Supplied data -
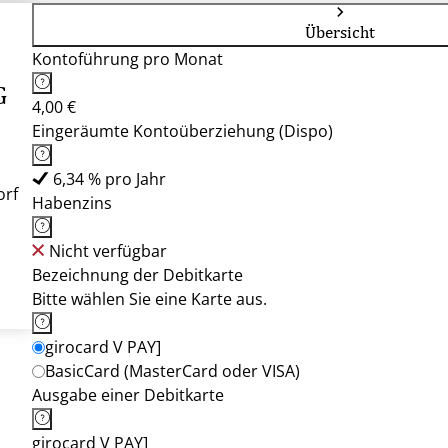
Übersicht
Kontoführung pro Monat
G
4,00 €
Eingeräumte Kontoüberziehung (Dispo)
6,34 % pro Jahr
orf
Habenzins
Nicht verfügbar
Bezeichnung der Debitkarte
Bitte wählen Sie eine Karte aus.
girocard V PAY]
BasicCard (MasterCard oder VISA)
Ausgabe einer Debitkarte
girocard V PAY]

Required action -
List each line in the material above that contains the word "Debitkarte".

Task answer -
Bezeichnung der Debitkarte
Ausgabe einer Debitkarte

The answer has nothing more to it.